Fiction as Millennial Cultural Critique: Two Debut Authors in Conversation

Abigail Savitch-Lew and Daniel Pope

Cover of two books: LIvonia Chow Mein and Go Help Yourseld

Please join us as we unravel the themes connecting these two very different novels. Includes wine reception, audience Q&A, and signings.

A double-debut event, featuring Daniel Pope and Abigail Savitch-Lew who will share the spotlight for a book talk exploring millenial angst, fiction as cultural and political critique, and craft strategy.

In the vein of Happiness Falls and Family Lore, Livonia Chow Mein tells a gripping story of family history and political upheaval centered around a Chinese family-owned restaurant in Brownsville, Brooklyn and its impact on the neighborhood’s Jewish and Black residents over the course of a century. Opening, as James McBride (The Heaven & Earth Grocery Store) writes, “doors to a Brooklyn world that most of us will never see. She reveals the convergence of cultures that is the real New York to life with flair and grace that make this an utterly enjoyable read.”

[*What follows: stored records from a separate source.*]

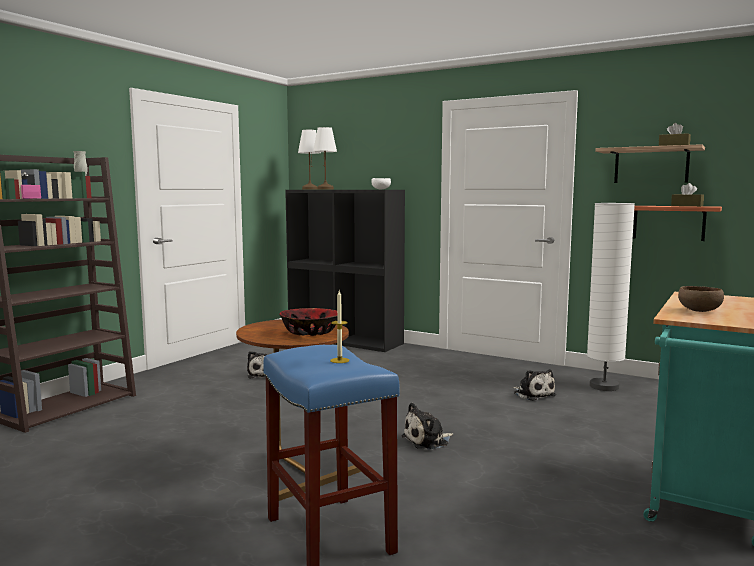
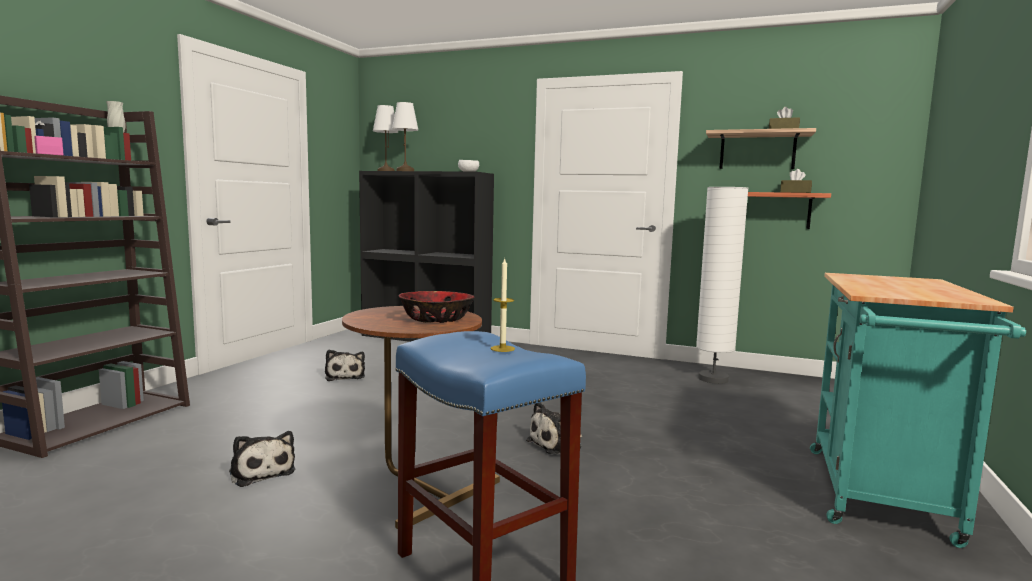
camera: 10 degrees left, 0 degrees up
(533, 394) = (646, 389): plush toy -> plush toy (261, 472)
(698, 310) = (881, 288): brown bowl -> none

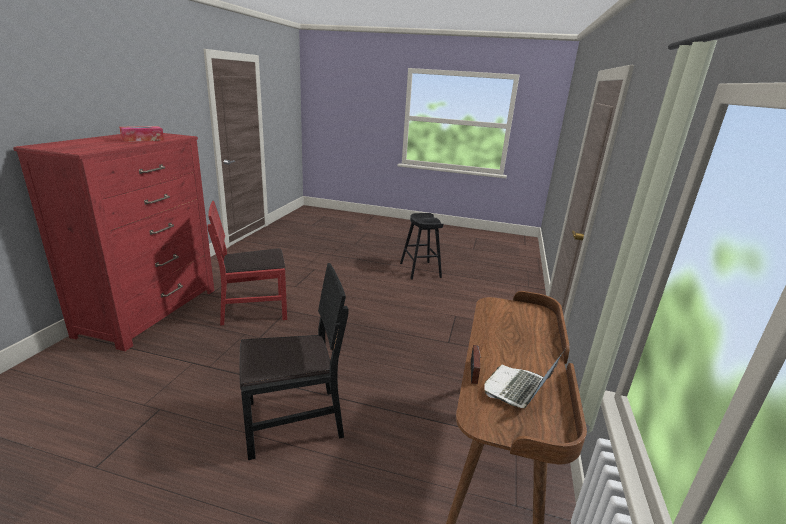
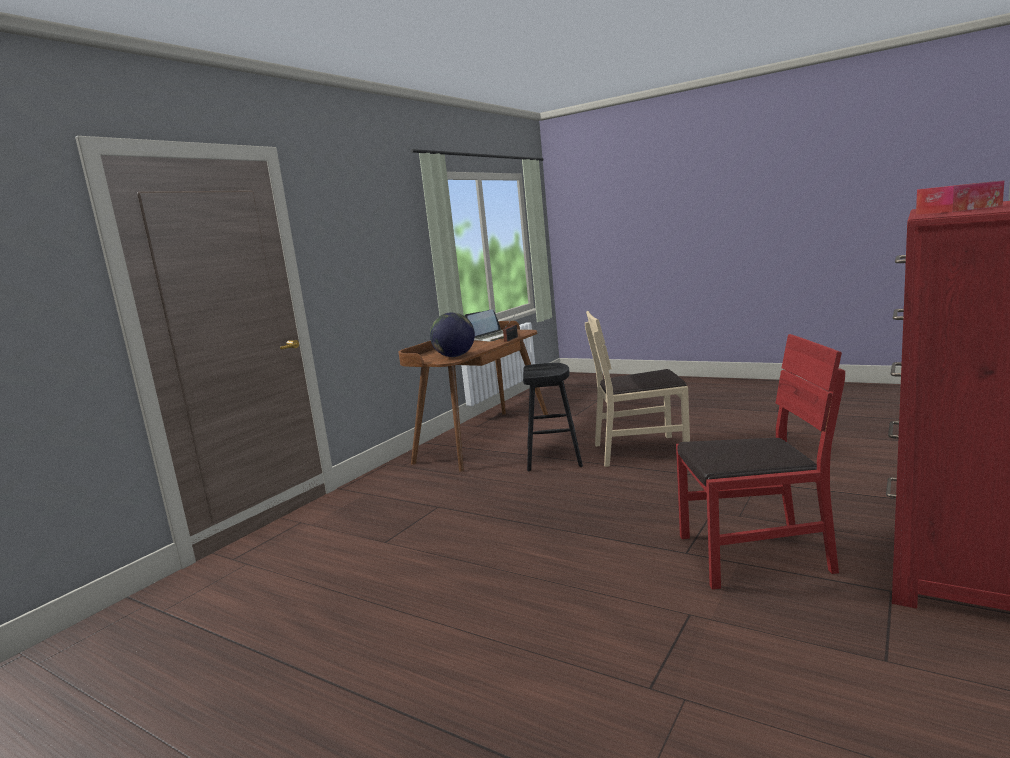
camera: 160 degrees left, 10 degrees down
(293, 420) = (640, 451): black chair -> beige chair
(420, 270) = (327, 671): black stool -> black stool (553, 457)
(496, 314) = (454, 356): none -> globe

In Go Help Yourself we meet Corbin Moore, a twenty-something lapsed writer whose job at a struggling, off-brand spiritualist bookshop in Seattle meshes well with his regimen of smoking cannabis, binge eating, and doom-watching the news. That rut is interrupted by the return of his overbearing mother, Geraldine, a famous self-help guru looking for a guinea pig. Add in the daily deluge of Corbin’s deep-seated insecurities and body dysmorphia, the prospect of reunion with still beloved ex-girlfriend, and nonstop harassment by a murder of near-murderous crows, and you get a person most in need of help—but from whom, and how?

Praise for Livonia Chow Mein

"First-time novelist Savitch-Lew is on a mission in this ardently researched,many-faceted neighborhood saga of immigration, race, desperation, and aspiration...forthright, illuminating, and provocative."— Booklist (starred review)

"This is an indelible story of Brooklyn and the recurring tug-of-war between residents and new arrivals over the right to call the borough home. It’s a tour de force."— Publishers Weekly (starred review)

"Savitch-Lew shows prodigious narrative gifts in this debut novel…A vivid, savory blend of family saga, cultural history, and detective story, rich with urban life and lore."— Kirkus (starred review)

"Abigail Savitch-Lew opens up doors to a Brooklyn world that most of us will never see. She reveals the convergence of cultures that is the real New York to life with flair and grace that make this an utterly enjoyable read."— James McBride, New York Times Bestselling Author of The Heaven & Earth Grocery Store

"Livonia Chow Mein is a true New York story, a vivid, empathetic portrait of a Brooklyn neighborhood told through four generations of one family. Abigail Savitch-Lew is a generous and gifted storyteller."— Lisa Ko, author of Memory Piece and The Leavers

Photo of Abigail Savitch-Lew

Abigail Savitch-Lew

is a writer of fiction and nonfiction and an American of Jewish and Chinese (Ashkenazi and Toisanese) descent. She has a BA in literary arts from Brown University and an MFA in fiction from Rutgers University-Newark. Her short stories have been published in The Round, Post Road, The Best Teen Writing of 2010, and The Apprentice Writer. Previously, she was a staff reporter for City Limits, an Asian American Writers’ Workshop Margins Fellow, and an adjunct professor of creative writing at Rutgers. She lives in Brooklyn with her husband, the artist Emmanuel Knight, her sister-in-law, and their cat.

photo of Daniel Pope

Daniel Pope

is a writer and musician from Seattle. His debut novel Go Help Yourself is the winner of the University of New Orleans Press Publishing Lab Prize. His work has appeared in Narrative Magazine, Bellevue Literary Review, Gulf Coast Journal, and elsewhere. He currently lives in the UK, where he is a doctoral candidate at the University of Manchester's Centre for New Writing.